Questo teorema che negli anni passati era servito come alibi al ceto politico dominante della Prima Repubblica (gli Andreotti, Craxi, Forlani) per coprire un sistema di potere rivelatosi colluso con la mafia e le stragi di stato, corrotto, disposto a tutto per conservarsi. Adesso “il teorema” viene di nuovo rispolverato proprio nel momento in cui il quadro istituzionale sta subendo una svolta storica sul piano degli equilibri di potere.
Gli “scheletri nell’armadio” sono numerosi sia nelle stanze del vecchio ceto politico che del nuovo. Ciò rende abbastanza semplice la guerra a tutto campo a cui stiamo assistendo (vedi le accuse a Scalfaro per i soldi dei servizi segreti, il caso Locatelli, il gioco sporco contro la Lega, le inchieste giudiziarie contro il PDS ecc.).
Ma per la sinistra alternativa e di classe, la sua storia, la sua credibilità, la miscela è micidiale.
Il tentativo è quello di ridurre il suo patrimonio storico a un ammasso di orrori, storie segrete, doppiezze tali da ipotecarne per sempre le prospettive sul piano interno e internazionale (le coincidenze con cui è stata presentata la battaglia di Mosca contro il golpe sono assai forti).

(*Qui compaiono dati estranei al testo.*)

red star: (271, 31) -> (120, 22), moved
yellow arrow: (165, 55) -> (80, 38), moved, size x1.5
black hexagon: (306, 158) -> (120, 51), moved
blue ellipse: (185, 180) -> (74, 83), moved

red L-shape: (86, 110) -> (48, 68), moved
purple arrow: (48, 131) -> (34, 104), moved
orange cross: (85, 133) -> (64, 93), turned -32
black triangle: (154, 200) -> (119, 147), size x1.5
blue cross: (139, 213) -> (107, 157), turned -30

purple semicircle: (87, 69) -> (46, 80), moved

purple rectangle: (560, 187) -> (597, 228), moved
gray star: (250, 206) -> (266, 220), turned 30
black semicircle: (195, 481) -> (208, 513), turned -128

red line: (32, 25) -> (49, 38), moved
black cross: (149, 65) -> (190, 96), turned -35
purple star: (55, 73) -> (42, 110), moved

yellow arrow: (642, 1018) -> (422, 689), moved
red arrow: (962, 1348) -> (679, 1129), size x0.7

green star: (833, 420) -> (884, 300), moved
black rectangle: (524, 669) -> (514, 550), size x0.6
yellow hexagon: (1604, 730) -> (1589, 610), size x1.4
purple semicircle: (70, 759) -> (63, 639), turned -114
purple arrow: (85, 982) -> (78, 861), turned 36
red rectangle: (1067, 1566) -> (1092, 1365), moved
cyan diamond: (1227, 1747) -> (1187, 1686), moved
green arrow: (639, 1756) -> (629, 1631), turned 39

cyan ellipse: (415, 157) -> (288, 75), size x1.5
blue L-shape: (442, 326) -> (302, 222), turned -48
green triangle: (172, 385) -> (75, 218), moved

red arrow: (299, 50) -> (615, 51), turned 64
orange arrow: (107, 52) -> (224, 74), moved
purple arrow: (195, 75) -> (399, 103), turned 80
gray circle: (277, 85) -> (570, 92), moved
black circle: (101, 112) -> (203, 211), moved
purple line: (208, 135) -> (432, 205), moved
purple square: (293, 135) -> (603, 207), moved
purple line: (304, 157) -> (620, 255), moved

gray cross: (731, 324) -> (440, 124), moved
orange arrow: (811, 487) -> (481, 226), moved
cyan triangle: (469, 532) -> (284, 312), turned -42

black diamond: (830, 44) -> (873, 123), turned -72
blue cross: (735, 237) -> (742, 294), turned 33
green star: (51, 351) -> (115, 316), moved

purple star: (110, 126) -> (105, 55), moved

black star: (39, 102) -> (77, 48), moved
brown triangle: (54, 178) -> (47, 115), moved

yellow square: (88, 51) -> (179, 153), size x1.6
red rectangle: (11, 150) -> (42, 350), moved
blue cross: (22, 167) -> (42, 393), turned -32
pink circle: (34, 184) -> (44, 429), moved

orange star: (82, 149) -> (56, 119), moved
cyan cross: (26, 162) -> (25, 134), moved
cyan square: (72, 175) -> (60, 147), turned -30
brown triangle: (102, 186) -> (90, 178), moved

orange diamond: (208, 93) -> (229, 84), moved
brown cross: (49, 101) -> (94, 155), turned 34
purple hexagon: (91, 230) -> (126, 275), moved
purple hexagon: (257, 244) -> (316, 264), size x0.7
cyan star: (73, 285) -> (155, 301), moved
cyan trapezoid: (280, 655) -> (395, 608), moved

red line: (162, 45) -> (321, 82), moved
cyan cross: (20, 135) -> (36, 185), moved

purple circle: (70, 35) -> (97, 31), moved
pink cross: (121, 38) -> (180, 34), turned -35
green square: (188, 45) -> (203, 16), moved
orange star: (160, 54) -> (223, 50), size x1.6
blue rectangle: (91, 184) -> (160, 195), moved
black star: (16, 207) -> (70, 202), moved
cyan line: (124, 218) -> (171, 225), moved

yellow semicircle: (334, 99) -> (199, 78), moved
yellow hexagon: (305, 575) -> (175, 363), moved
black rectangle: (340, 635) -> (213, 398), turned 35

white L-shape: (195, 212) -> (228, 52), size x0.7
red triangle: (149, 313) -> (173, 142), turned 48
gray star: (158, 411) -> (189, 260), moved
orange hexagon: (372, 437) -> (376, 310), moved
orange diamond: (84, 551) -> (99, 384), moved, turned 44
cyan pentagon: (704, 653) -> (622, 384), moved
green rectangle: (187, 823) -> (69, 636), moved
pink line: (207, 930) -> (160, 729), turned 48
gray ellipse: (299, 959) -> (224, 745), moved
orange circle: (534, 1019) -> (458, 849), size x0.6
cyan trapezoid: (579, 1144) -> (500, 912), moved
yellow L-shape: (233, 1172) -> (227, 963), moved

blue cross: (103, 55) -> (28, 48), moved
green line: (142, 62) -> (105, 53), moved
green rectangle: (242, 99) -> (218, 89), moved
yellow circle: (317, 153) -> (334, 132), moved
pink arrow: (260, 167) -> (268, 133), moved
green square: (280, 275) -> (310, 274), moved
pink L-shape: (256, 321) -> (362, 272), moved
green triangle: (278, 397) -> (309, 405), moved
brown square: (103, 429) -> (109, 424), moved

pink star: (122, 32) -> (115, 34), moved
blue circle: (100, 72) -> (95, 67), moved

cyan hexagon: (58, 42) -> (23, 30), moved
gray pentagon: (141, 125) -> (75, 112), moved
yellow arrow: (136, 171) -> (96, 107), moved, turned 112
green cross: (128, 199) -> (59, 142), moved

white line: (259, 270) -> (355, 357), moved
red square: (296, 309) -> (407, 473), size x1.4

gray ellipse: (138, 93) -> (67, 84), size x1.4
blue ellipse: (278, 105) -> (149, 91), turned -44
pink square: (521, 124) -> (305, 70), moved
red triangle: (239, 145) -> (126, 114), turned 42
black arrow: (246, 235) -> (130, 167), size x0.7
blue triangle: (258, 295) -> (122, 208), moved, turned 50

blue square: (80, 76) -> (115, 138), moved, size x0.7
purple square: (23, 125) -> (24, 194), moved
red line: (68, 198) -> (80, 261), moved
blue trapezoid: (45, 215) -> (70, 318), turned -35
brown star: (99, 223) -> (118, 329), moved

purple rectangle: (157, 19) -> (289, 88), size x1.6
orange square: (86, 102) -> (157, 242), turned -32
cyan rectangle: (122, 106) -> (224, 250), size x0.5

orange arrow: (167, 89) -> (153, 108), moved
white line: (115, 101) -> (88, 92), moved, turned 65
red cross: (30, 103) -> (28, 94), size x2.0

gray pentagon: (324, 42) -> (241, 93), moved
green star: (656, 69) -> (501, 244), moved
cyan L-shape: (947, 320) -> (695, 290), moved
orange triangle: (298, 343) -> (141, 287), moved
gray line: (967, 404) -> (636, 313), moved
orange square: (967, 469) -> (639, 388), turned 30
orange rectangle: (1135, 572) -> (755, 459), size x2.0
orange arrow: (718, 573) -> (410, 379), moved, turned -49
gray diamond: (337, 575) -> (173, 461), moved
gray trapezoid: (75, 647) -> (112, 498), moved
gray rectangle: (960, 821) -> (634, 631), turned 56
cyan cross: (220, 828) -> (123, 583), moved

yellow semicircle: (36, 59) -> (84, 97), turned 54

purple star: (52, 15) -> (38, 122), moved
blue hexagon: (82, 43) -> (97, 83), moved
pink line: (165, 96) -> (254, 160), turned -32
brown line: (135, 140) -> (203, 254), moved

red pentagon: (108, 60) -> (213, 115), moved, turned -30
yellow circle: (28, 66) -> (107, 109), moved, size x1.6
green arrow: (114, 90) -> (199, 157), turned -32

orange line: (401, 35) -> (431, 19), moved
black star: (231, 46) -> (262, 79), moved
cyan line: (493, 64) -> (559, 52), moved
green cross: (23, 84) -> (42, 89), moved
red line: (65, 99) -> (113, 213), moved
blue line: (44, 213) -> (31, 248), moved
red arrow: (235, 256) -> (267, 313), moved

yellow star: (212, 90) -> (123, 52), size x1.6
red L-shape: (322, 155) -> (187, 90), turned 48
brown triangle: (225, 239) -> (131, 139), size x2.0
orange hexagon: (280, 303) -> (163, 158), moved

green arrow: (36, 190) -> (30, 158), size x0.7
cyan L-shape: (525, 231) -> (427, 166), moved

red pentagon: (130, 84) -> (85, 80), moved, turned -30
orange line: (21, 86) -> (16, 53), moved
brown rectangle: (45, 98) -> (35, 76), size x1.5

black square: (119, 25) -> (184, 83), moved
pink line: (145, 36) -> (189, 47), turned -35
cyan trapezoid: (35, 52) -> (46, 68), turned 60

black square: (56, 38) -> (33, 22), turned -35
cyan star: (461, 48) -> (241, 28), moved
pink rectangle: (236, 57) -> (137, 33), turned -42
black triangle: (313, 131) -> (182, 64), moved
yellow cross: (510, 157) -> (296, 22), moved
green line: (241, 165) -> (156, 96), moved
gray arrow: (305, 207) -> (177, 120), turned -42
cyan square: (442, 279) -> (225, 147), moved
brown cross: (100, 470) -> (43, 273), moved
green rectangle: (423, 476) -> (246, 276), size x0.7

Attraverso questa ben orchestrata e calcolata strategia della confusione si vuole impedire che sia fatta veramente chiarezza sul conflitto politico e sociale del dopoguerra e, in modo particolare, degli anni ’70, per negare un dato storico che inchioda alle loro responsabilità sia il sistema di potere della DC che il ruolo del PCI. Si vuole negare la realtà di una fase storica in cui la sinistra e i movimenti sociali avevano la forza per rovesciare il potere democristiano e ciò non fu fatto, dando inizio al declino della sinistra storica e all’avventurismo della lotta armata. Le omissioni sul compromesso storico ci sono ancora e sono molto forti sia da parte della DC che del PCI.
In sostanza, di quegli anni si vuole che esista una sola “verità”, quella dei vincitori, i quali sono gli stessi che oggi cercano di gestire il passaggio dei poteri dalla Prima alla Seconda Repubblica. Costoro temono una “verità oggettiva” che ne minerebbe fortemente la credibilità, ma temono soprattutto che questa verità riconosca che le contraddizioni politiche, sociali, economiche su cui si sviluppò il conflitto degli anni ’70 esistano ancora, acutizzate da una crisi economica e da una conseguente politica antipopolare ed autoritaria.
In tal senso intendono negare con ogni mezzo che la discontinuità pure intervenuta tra le esperienze attuali della sinistra di classe e quelle di allora, abbia una legittimità politica fondata sulla critica e l’autocritica. Per il potere l’unica discontinuità accettabile resta quella fondata sul pentimento, la dissociazione, la “collaborazione”, negando dunque ogni valenza politica alle soluzioni da adottare verso i prigionieri e gli esiliati politici e alle ricostruzioni storiche.
La sinistra, quella storica e quella alternativa, hanno spesso, troppo spesso, cercato di rimuovere questa contraddizione accettando l’oblio sugli anni ’70 o adeguandosi alla strategia della confusione. È un atteggiamento profondamente sbagliato e suicida. Anche su questo terreno è ora di alzare la testa.